Conditions in the Aspen zone were rated as moderate below, near and above treeline Wednesday, but Reardon wrote in his discussion of the conditions that special circumstances exist.
"In the bigger picture, though, the terrain where the slide occurred is one of the two most notable aspects of Monday's accident," Reardon wrote on the Colorado Avalanche Information Center website. "The slope shares many features with those where other incidents have occurred since late January, including Tuesday's fatal accident in the Flat Tops."
The areas with slide activity have been around 10,500 feet, northerly, convex and several hundred feet below the ridgeline.
"Sear those characteristics into your brain so your spidey senses tingle and you reflexively avoid similar slopes," Reardon concluded.

[Stored dataset items]
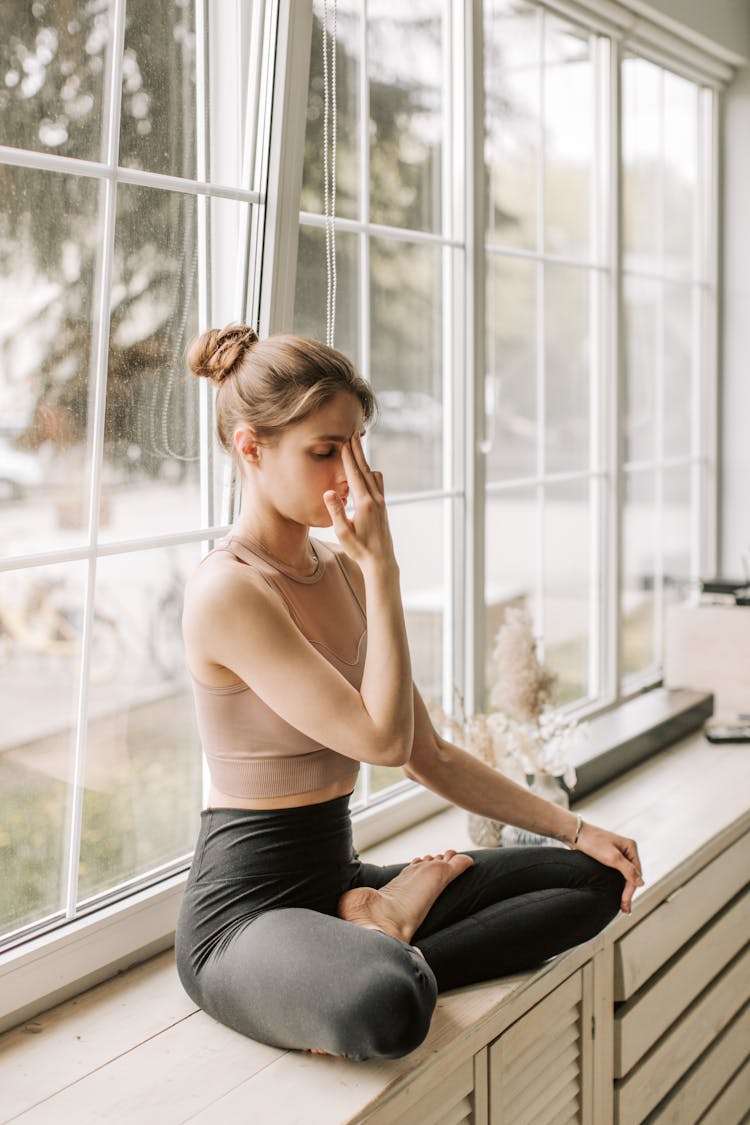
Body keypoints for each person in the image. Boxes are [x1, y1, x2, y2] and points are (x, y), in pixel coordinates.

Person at [175, 325, 644, 1062]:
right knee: (389, 1003)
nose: (352, 478)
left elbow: (428, 755)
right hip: (247, 913)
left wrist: (577, 829)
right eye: (324, 451)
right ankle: (381, 943)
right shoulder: (229, 590)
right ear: (250, 448)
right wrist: (385, 567)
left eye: (358, 447)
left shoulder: (343, 572)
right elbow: (381, 743)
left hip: (339, 878)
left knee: (592, 883)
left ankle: (377, 928)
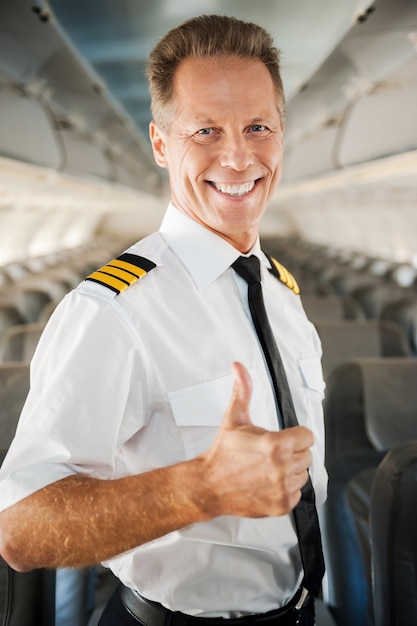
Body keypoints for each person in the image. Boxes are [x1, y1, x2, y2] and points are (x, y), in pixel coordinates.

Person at [0, 14, 327, 626]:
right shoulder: (112, 310)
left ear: (282, 134)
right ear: (159, 143)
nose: (238, 157)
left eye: (258, 127)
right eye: (205, 131)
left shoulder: (281, 292)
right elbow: (21, 529)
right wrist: (200, 488)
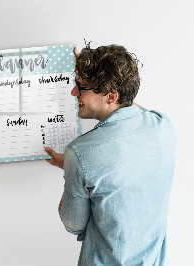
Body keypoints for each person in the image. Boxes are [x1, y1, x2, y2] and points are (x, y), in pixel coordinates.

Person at [45, 44, 176, 265]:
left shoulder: (80, 153)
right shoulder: (163, 125)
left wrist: (72, 169)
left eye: (81, 87)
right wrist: (92, 74)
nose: (73, 92)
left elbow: (73, 225)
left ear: (110, 96)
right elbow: (129, 107)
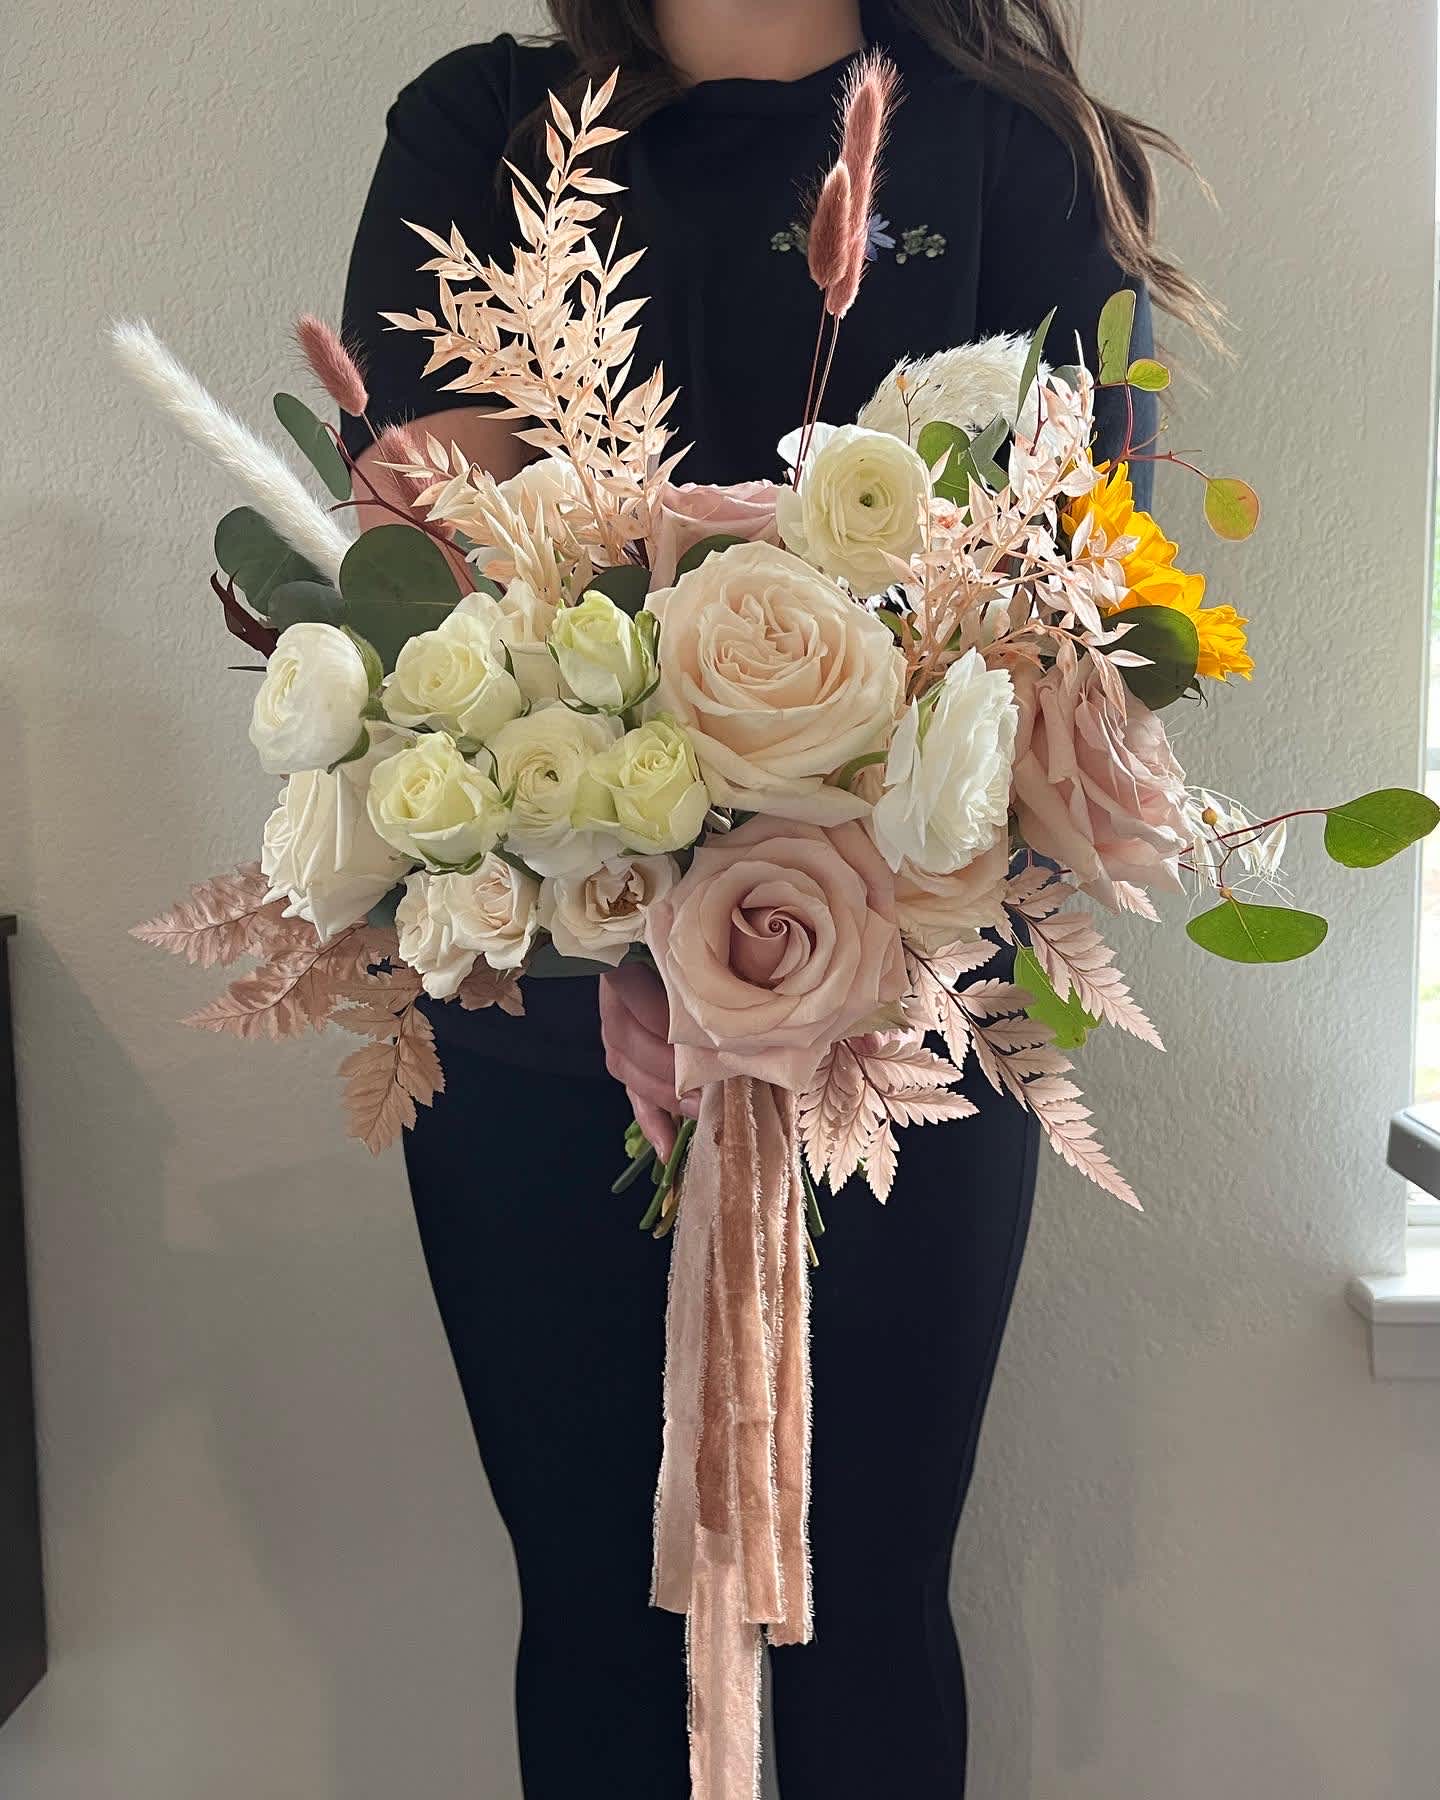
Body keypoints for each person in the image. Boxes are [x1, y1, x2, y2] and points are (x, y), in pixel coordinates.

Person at [340, 3, 1213, 1792]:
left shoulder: (1015, 151)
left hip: (904, 1026)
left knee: (863, 1611)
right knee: (599, 1618)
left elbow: (1071, 614)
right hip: (542, 1026)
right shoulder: (483, 130)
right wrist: (635, 905)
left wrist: (764, 919)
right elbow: (426, 588)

## WORK INSTRUCTION 1
From the avalanche report at the top, output the stretch from "Conditions in the" through "below the ridgeline.".
## WORK INSTRUCTION 2
Answer these questions using the avalanche report:
(a) How were conditions in the Aspen zone rated on Wednesday?
(b) Where did Tuesday's fatal accident take place?
(c) At roughly what elevation have the areas with slide activity been?
## WORK INSTRUCTION 3
Supply the next part of the avalanche report, picking up after its final sentence.

## ANSWER 1
Conditions in the Aspen zone were rated as moderate below, near and above treeline Wednesday, but Reardon wrote in his discussion of the conditions that special circumstances exist.
"In the bigger picture, though, the terrain where the slide occurred is one of the two most notable aspects of Monday's accident," Reardon wrote on the Colorado Avalanche Information Center website. "The slope shares many features with those where other incidents have occurred since late January, including Tuesday's fatal accident in the Flat Tops."
The areas with slide activity have been around 10,500 feet, northerly, convex and several hundred feet below the ridgeline.

## ANSWER 2
(a) Moderate below, near and above treeline.
(b) In the Flat Tops.
(c) Around 10,500 feet.

## ANSWER 3
Aspen Mountain and Aspen Highlands were experiencing issues with slides this week due to temperatures that stayed above freezing three nights in a row and climbed into the 40s and 50s during the day. Steep terrain on the lower slopes of Aspen Mountain and Aspen Highlands was closed Tuesday due to the threat of wet slides, according to Aspen Skiing Co. spokesman Jeff Hanle. A snowboarder who was on Aspen Mountain on Tuesday said some trails in the Dumps as well as the Bingo-Jackpot area was closed.